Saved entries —
########

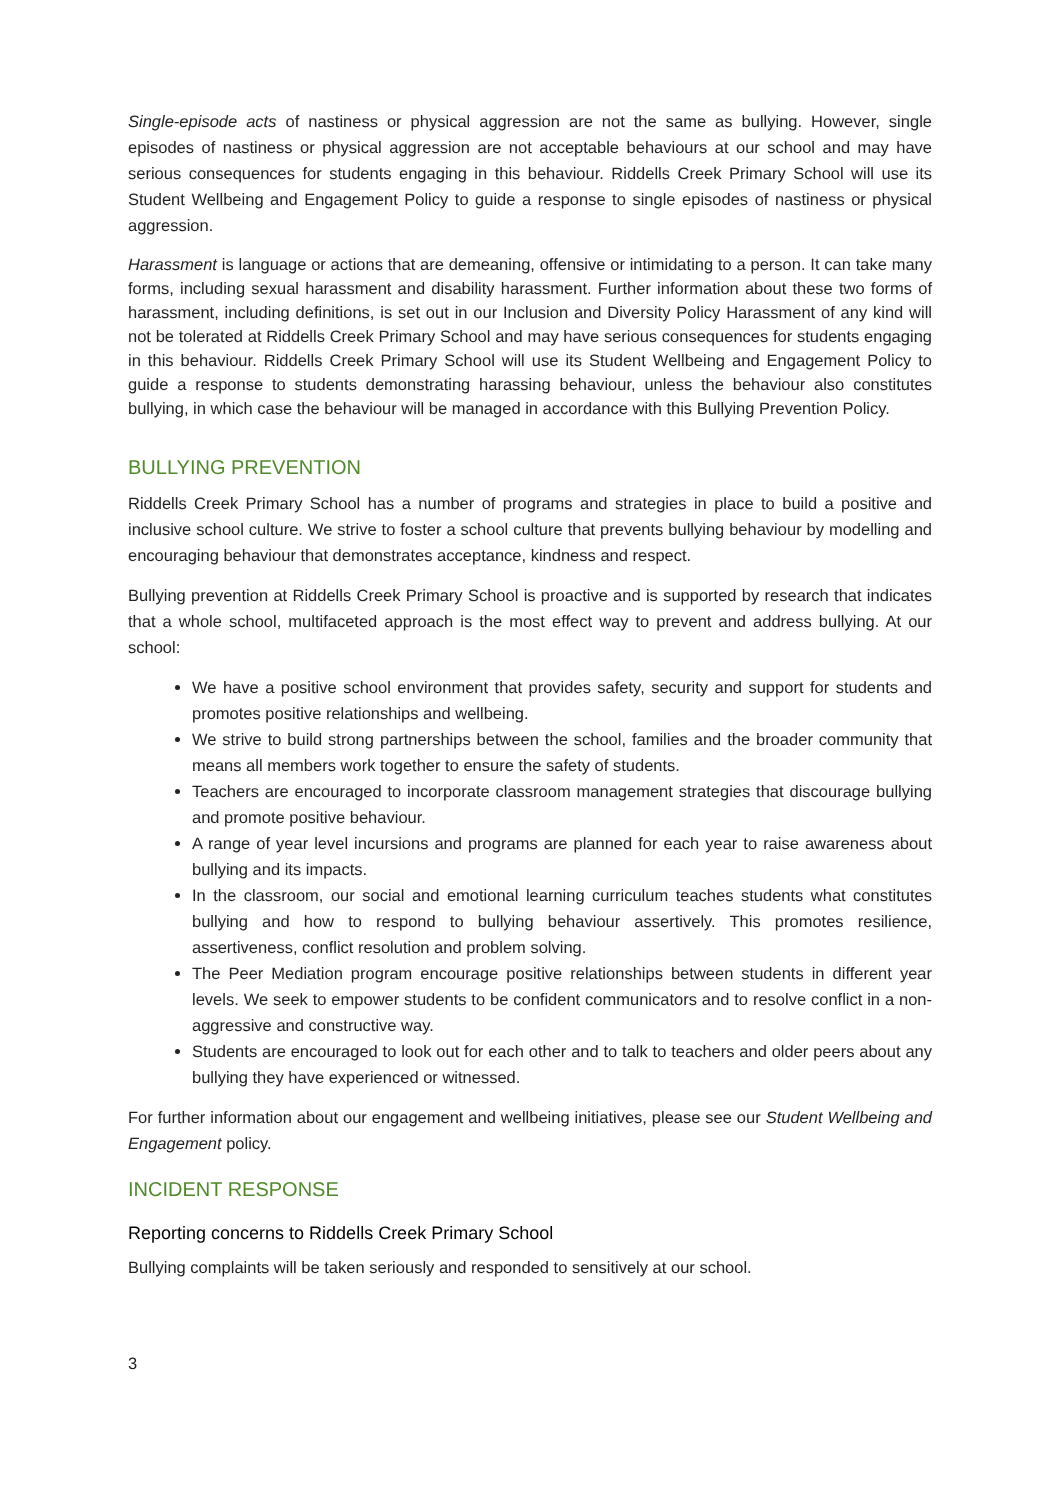Single-episode acts of nastiness or physical aggression are not the same as bullying. However, single episodes of nastiness or physical aggression are not acceptable behaviours at our school and may have serious consequences for students engaging in this behaviour. Riddells Creek Primary School will use its Student Wellbeing and Engagement Policy to guide a response to single episodes of nastiness or physical aggression.
Harassment is language or actions that are demeaning, offensive or intimidating to a person. It can take many forms, including sexual harassment and disability harassment. Further information about these two forms of harassment, including definitions, is set out in our Inclusion and Diversity Policy Harassment of any kind will not be tolerated at Riddells Creek Primary School and may have serious consequences for students engaging in this behaviour. Riddells Creek Primary School will use its Student Wellbeing and Engagement Policy to guide a response to students demonstrating harassing behaviour, unless the behaviour also constitutes bullying, in which case the behaviour will be managed in accordance with this Bullying Prevention Policy.
BULLYING PREVENTION
Riddells Creek Primary School has a number of programs and strategies in place to build a positive and inclusive school culture. We strive to foster a school culture that prevents bullying behaviour by modelling and encouraging behaviour that demonstrates acceptance, kindness and respect.
Bullying prevention at Riddells Creek Primary School is proactive and is supported by research that indicates that a whole school, multifaceted approach is the most effect way to prevent and address bullying. At our school:
We have a positive school environment that provides safety, security and support for students and promotes positive relationships and wellbeing.
We strive to build strong partnerships between the school, families and the broader community that means all members work together to ensure the safety of students.
Teachers are encouraged to incorporate classroom management strategies that discourage bullying and promote positive behaviour.
A range of year level incursions and programs are planned for each year to raise awareness about bullying and its impacts.
In the classroom, our social and emotional learning curriculum teaches students what constitutes bullying and how to respond to bullying behaviour assertively. This promotes resilience, assertiveness, conflict resolution and problem solving.
The Peer Mediation program encourage positive relationships between students in different year levels. We seek to empower students to be confident communicators and to resolve conflict in a non-aggressive and constructive way.
Students are encouraged to look out for each other and to talk to teachers and older peers about any bullying they have experienced or witnessed.
For further information about our engagement and wellbeing initiatives, please see our Student Wellbeing and Engagement policy.
INCIDENT RESPONSE
Reporting concerns to Riddells Creek Primary School
Bullying complaints will be taken seriously and responded to sensitively at our school.
3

########

PROBLEM TO SOLVE —
Only the lines from the one that contains "The Peer Mediation" to the end of the data should be output, exactly as they appear.

RESULT —
The Peer Mediation program encourage positive relationships between students in different year levels. We seek to empower students to be confident communicators and to resolve conflict in a non-aggressive and constructive way.
Students are encouraged to look out for each other and to talk to teachers and older peers about any bullying they have experienced or witnessed.
For further information about our engagement and wellbeing initiatives, please see our Student Wellbeing and Engagement policy.
INCIDENT RESPONSE
Reporting concerns to Riddells Creek Primary School
Bullying complaints will be taken seriously and responded to sensitively at our school.
3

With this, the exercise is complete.